The Nation carried a good news story on restoration of the Mau Forest Complex last week. The report appeared on Monday, September 24 headlined, “Politicians, lands officials and group ranch leaders to answer to Mau’s tragedy of commons” (p4).

“The government has lined up for prosecution tens of individuals it believes bear the greatest responsibility for the dishing out of huge swathes of the 46,000-hectare Maasai Mau forest,” the Nation reported.

“Rift Valley Regional Commissioner George Natembeya says the government has collected all it needs – green cards, topographical maps and gazette notices – and that it was all systems go for their arraignment to face charges for the destruction of one of the largest closed canopy forests in Africa.”

The Nation said among those targeted are top politicians and former Lands ministry officials stationed in Nairobi and Narok at the time.

This is certainly good news. Restoration of Kenya’s largest water tower, which has been extensively destroyed, has received wide media coverage for nearly a decade. It is long overdue.

For this, Kenyan journalists deserve commendation for bringing this man-made disaster to public attention and for piling pressure on the government to save the country’s critical biodiversity and livelihoods.

A 2018 report by the Kenya Water Towers Agency says by 2009 over 40 water sources in the complex had dried up. A task force formed by then Prime Minister Raila Odinga in 2008 reported that a quarter of the Mau was grabbed in just 15 years.

More than 60,000 people are being moved out of the Mau Forest Complex in the second round of evictions. But they are mostly innocent buyers of forest land who were conned by fraudsters with high-level connections.

Restoration of the Mau has been slow because of the politics involved. The issue has even taken a toll on the careers of certain politicians. Some Rift Valley bigwigs demand compensation and resettlement. But how do you claim rights over property acquired illegally?

Kenya has 18 gazetted and 23 non-gazetted water towers, Mau being the largest. A water tower is a forested area that acts as a receptacle for rainwater, stores the water in aquifers underneath and gradually releases the water to rivers and springs emanating from it.

The Mau is made up of 22 forest blocks in the five counties of Narok, Bomet, Kericho, Nakuru and Uasin Gishu. It is the source of major rivers in the Rift Valley, Western Kenya and parts of Tanzania.

Will the Mau ever be restored? The government seems determined to do so. But the truth might lie not in the assurances of Regional Commissioner George Natembeya but in a cartoon by Nation caricaturist Victor Ndula.
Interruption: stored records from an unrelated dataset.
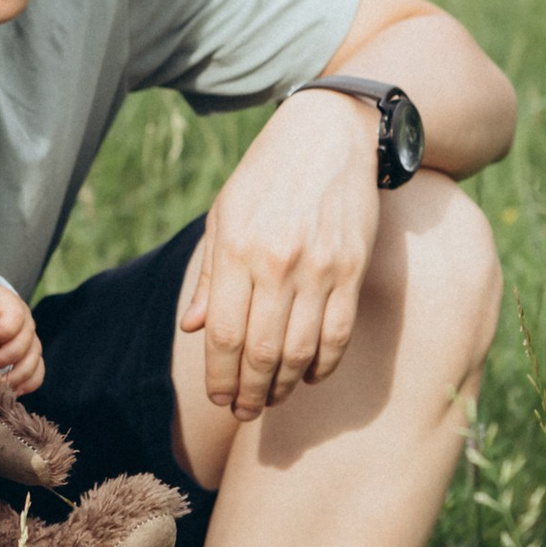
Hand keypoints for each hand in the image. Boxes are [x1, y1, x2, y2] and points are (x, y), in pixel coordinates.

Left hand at [0, 273, 43, 395]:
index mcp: (4, 300)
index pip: (16, 315)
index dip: (1, 332)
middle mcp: (21, 317)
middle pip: (26, 338)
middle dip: (7, 356)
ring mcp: (27, 337)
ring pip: (34, 356)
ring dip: (17, 372)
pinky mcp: (29, 356)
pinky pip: (38, 371)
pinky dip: (27, 383)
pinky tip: (11, 390)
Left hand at [178, 88, 379, 420]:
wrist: (330, 133)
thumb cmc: (267, 175)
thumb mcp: (224, 214)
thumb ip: (211, 276)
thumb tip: (192, 329)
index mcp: (238, 249)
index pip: (226, 335)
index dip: (221, 376)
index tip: (219, 398)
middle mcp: (278, 262)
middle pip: (261, 352)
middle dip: (250, 393)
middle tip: (243, 412)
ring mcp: (320, 267)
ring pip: (300, 350)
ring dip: (283, 386)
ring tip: (270, 399)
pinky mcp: (353, 268)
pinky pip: (338, 333)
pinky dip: (323, 364)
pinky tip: (309, 376)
The cartoon names the man bearing the greatest responsibility for destruction of the Mau. Ndula depicts him seated in stately comfort, aging gracefully right in the heart of the Mau. He is preaching to anyone who cares to hear: “Cut down one tree and plant two in its place”.
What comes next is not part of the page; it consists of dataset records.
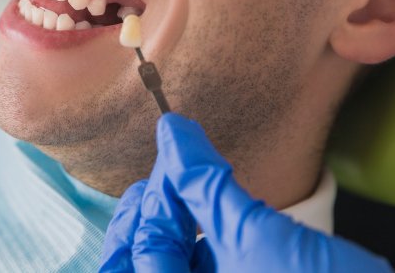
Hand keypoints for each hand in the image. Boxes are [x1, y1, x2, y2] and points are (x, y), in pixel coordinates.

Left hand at [99, 113, 393, 272]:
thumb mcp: (259, 235)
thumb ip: (206, 184)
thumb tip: (174, 135)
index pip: (142, 244)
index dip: (159, 191)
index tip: (177, 149)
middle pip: (136, 258)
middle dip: (149, 211)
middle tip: (173, 172)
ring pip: (163, 263)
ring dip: (169, 221)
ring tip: (189, 185)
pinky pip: (191, 267)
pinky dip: (192, 239)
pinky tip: (213, 212)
But there is no Mau, only the grand old man surrounded by tree stumps. Not a single tree in sight. The monster has cut down everything. All that remains besides the stumps is one of the (in)famous wooden symbols of his power. Greed and hypocrisy are the man’s true legacy, Ndula seems to suggest.

Does the government have the guts to uproot this monster and his associates from the Mau, or is the state content to chase out only unfortunate small peasants?

That is the question posed by People Daily editorial cartoonist Stano. His September 24 piece features a humongous government broom sweeping the Mau. But it is the dirt-poor people who are targeted to pave way for rich thieves.

In time, Kenyans will decide for themselves whom between the cartoonists and the government is telling the truth about Mau restoration. But for now the prophets have spoken.